Acceleration

Read this text. Pay attention to the examples which show how to solve equations of motion. These include how to calculate displacement, given average velocity and time, and how to calculate final velocity, given initial velocity, acceleration, and time.

Example 2.6 Calculating Average Velocity: The Subway Train

Example 2.6 Calculating Average Velocity: The Subway Train

What is the average velocity of the train in part b of Example 2.2, and shown again below, if it takes 5.00 min to make its trip?

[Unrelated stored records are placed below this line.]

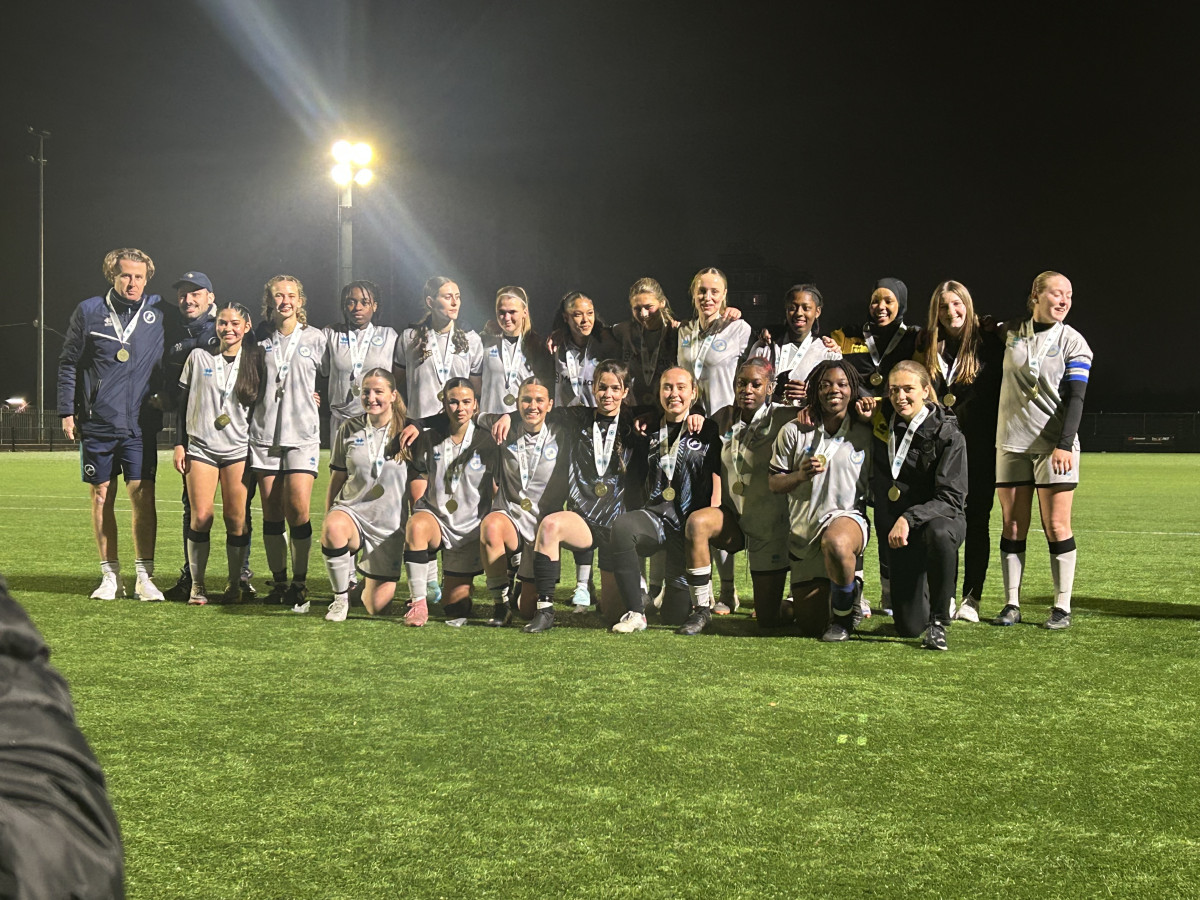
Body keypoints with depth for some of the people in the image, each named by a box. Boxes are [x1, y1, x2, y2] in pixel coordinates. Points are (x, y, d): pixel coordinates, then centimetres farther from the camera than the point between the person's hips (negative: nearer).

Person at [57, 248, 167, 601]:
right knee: (101, 496, 5)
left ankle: (144, 577, 1)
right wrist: (67, 412, 4)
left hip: (140, 424, -1)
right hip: (97, 424, 1)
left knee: (142, 495, -6)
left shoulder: (159, 312, 4)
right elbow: (68, 364, 8)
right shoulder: (89, 312, 4)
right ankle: (110, 576, 13)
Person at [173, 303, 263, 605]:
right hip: (200, 447, 0)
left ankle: (235, 583, 11)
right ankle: (197, 584, 5)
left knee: (236, 519, -2)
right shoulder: (198, 357, 7)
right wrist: (179, 444, 5)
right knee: (201, 517, -7)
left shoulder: (254, 361, 7)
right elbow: (182, 402, 10)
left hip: (239, 449, 0)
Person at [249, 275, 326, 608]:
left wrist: (313, 398, 0)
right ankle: (278, 582, 11)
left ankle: (300, 582, -1)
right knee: (271, 512, 2)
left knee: (298, 508, -13)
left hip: (302, 433, -2)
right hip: (265, 433, 2)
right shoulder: (260, 339, 10)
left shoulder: (316, 339, 6)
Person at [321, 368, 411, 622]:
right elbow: (336, 479, 9)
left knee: (375, 606, -4)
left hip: (391, 524, -1)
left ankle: (372, 577, 35)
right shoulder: (349, 430, 2)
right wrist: (327, 519, 6)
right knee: (333, 528, -39)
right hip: (352, 510, 1)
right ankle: (341, 597, -15)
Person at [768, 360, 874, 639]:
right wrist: (800, 475, -17)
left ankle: (843, 613, -13)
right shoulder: (794, 432, 2)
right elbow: (773, 483, 4)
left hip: (848, 516, -2)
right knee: (810, 626, 4)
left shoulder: (865, 434, 5)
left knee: (835, 543, -44)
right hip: (804, 529, 2)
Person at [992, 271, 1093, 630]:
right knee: (1012, 526, 2)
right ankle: (1011, 604, 7)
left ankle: (1062, 606, 1)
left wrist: (1065, 444, -15)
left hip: (1054, 445, -3)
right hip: (1012, 442, 3)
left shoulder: (1073, 342, -1)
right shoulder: (1011, 332, 7)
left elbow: (1075, 398, -7)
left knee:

The train moves toward the left, from an initial position of 5 point 25 kilometers to a final position of 3 point 75 kilometers.

Figure 2.22

Strategy

Average velocity is displacement divided by time. It will be negative here, since the train moves to the left and has a negative displacement.

Solution

1. Identify the knowns. x_{\mathrm{f}}^{\prime}=3.75 \mathrm{~km}, x_{0}^{\prime}=5.25 \mathrm{~km}, \Delta t=5.00 \mathrm{~min}.

2. Determine displacement, \Delta x^{\prime} '. We found \Delta x ' to be -1.5 \mathrm{~km} in Example 2.2.

3. Solve for average velocity.

\bar{v}=\frac{\Delta x^{\prime}}{\Delta t}=\frac{-1.50 \mathrm{~km}}{5.00 \mathrm{~min}}

4. Convert units.

\bar{v}=\frac{\Delta x^{\prime}}{\Delta t}=\left(\frac{-1.50 \mathrm{~km}}{5.00 \mathrm{~min}}\right)\left(\frac{60 \mathrm{~min}}{1 \mathrm{~h}}\right)=-18.0 \mathrm{~km} / \mathrm{h}

Discussion

The negative velocity indicates motion to the left.